*Assigned task*
Copy the records below in full and leave every image out of the copy.

Material for this task Start Marker

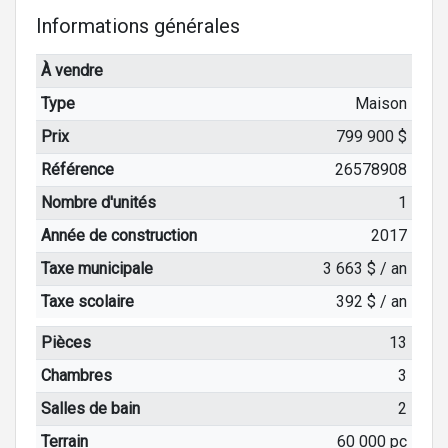
Informations générales
À vendre
Type
Maison
Prix
799 900 $
Référence
26578908
Nombre d'unités
1
Année de construction
2017
Taxe municipale
3 663 $ / an
Taxe scolaire
392 $ / an
Pièces
13
Chambres
3
Salles de bain
2
Terrain
60 000 pc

Material for this task End Marker

*Exercise response*
Informations générales
À vendre
Type
Maison
Prix
799 900 $
Référence
26578908
Nombre d'unités
1
Année de construction
2017
Taxe municipale
3 663 $ / an
Taxe scolaire
392 $ / an
Pièces
13
Chambres
3
Salles de bain
2
Terrain
60 000 pc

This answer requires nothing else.